DATA TO USE:
<<<<

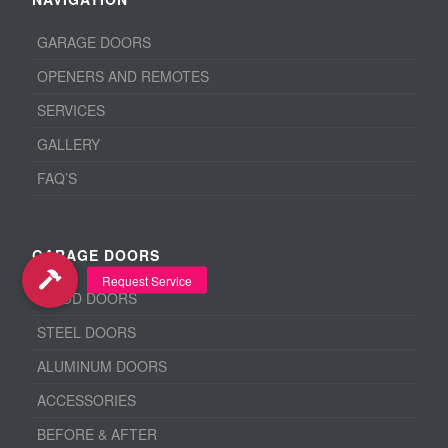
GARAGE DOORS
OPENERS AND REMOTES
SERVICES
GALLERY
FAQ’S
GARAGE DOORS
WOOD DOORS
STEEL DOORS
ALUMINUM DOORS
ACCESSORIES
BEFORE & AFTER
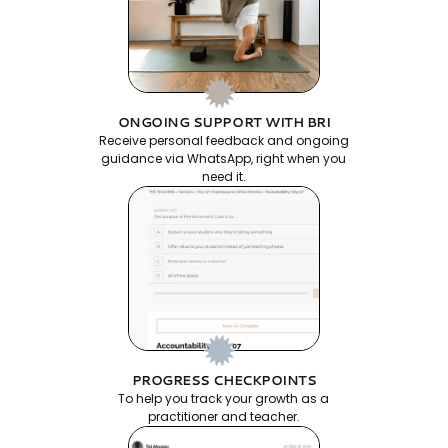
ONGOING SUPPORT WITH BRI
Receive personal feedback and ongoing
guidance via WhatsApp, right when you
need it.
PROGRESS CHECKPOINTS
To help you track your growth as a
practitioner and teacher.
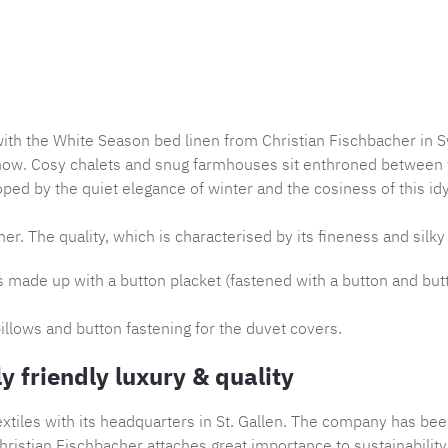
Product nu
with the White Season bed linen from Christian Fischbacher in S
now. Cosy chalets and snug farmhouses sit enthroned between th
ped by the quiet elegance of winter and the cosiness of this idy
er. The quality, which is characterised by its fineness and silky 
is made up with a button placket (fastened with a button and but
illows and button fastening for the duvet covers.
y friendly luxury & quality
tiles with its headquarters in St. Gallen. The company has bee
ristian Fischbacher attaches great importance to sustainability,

>>>>

WHAT YOU NEED TO DO: Rewrite the text of the data above with each "GARAGE DOORS" replaced by "OVERHEAD DOORS" and every other line left as it is. Leave the pictures out.

YOUR SOLUTION:
OVERHEAD DOORS
OPENERS AND REMOTES
SERVICES
GALLERY
FAQ’S
OVERHEAD DOORS
WOOD DOORS
STEEL DOORS
ALUMINUM DOORS
ACCESSORIES
BEFORE & AFTER
ONGOING SUPPORT WITH BRI
Receive personal feedback and ongoing
guidance via WhatsApp, right when you
need it.
PROGRESS CHECKPOINTS
To help you track your growth as a
practitioner and teacher.
Product nu
with the White Season bed linen from Christian Fischbacher in S
now. Cosy chalets and snug farmhouses sit enthroned between th
ped by the quiet elegance of winter and the cosiness of this idy
er. The quality, which is characterised by its fineness and silky 
is made up with a button placket (fastened with a button and but
illows and button fastening for the duvet covers.
y friendly luxury & quality
tiles with its headquarters in St. Gallen. The company has bee
ristian Fischbacher attaches great importance to sustainability,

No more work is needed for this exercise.